Cooley nodded. “Then my kindest regards to Mrs. Bean the next time you see her.”
“Thank you,” Timothy Bean said. “Gertrude will be most grateful for such kind words.”
Cooley made to mount the stairs, but Bean’s voice, sounding strangely low and hesitant, said, “Mr. Cooley, I have something to tell you.”
Cooley’s frown betrayed his exasperation. “What is it now, Mr. Bean?”
“Should I or shouldn’t I, Mr. Cooley?” the little man said, his furtive eyes blinking, trembling hand on Cooley’s arm.
“Should you or shouldn’t you do what?” Cooley said.
The little drummer was irritating. He’d shot men for less or at least thought about it.
“I mean, should I tell you what I know,” Bean said.
“What do you know?”
“I know what I saw when I heard a turmoil in the hallway and opened my door a crack to peep outside. Oh, Mr. Cooley, that was a bad decision.”
“What did you see?”
“I saw Sheriff Hurd’s hands around Miss Lester’s neck.”
“Then what?”
“Then I closed the door and later I heard a shot.”
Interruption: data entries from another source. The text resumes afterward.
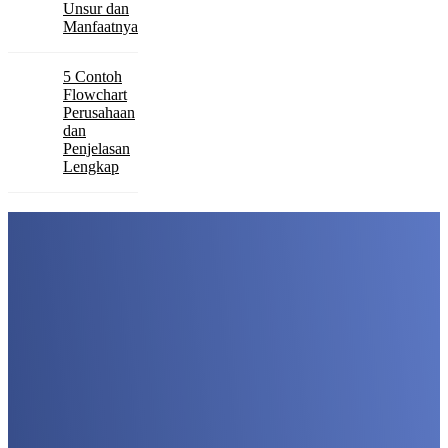
Unsur dan
Manfaatnya
5 Contoh
Flowchart
Perusahaan
dan
Penjelasan
Lengkap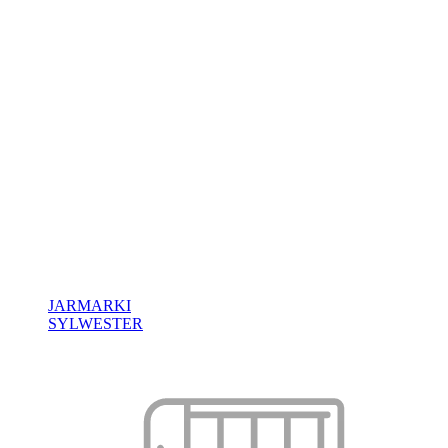
JARMARKI
SYLWESTER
Cooley was about to say, “Why didn’t you try to save her?” Then he remembered Hurd’s muscular size and undoubted strength and said, “Why didn’t you tell us about this earlier?”
“Because I was sore affeered,” Bean said. “Later I spoke with old Mr. Erikson, the permanent resident, and he told me that Sheriff Hurd was being held in the bedroom next to mine because the town’s jail cell had no lock. He told me to keep my mouth shut and he’d do the same. He’s almost ninety years old, is Mr. Erikson, and he’s always down with something, poor man.”
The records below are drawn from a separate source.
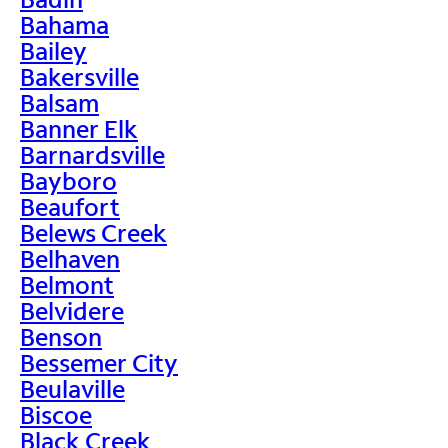
Bahama
Bailey
Bakersville
Balsam
Banner Elk
Barnardsville
Bayboro
Beaufort
Belews Creek
Belhaven
Belmont
Belvidere
Benson
Bessemer City
Beulaville
Biscoe
Black Creek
Cooley thought about frog marching Timothy Bean to the sheriff’s office where he could tell Doan what he’d seen. But the little man was already in such a state of fright that he didn’t want to add to his distress. “Go to bed and don’t forget to lock your room door,” he said. “I’ll bring Pete Doan to talk with you in the morning.”
Bean nodded and said, “Lead the way with your lantern, Mr. Cooley, and then stand at my door until you hear the key turn in the lock. When I tell Mrs. Bean about all this, I do hope her poor heart will stand the strain.”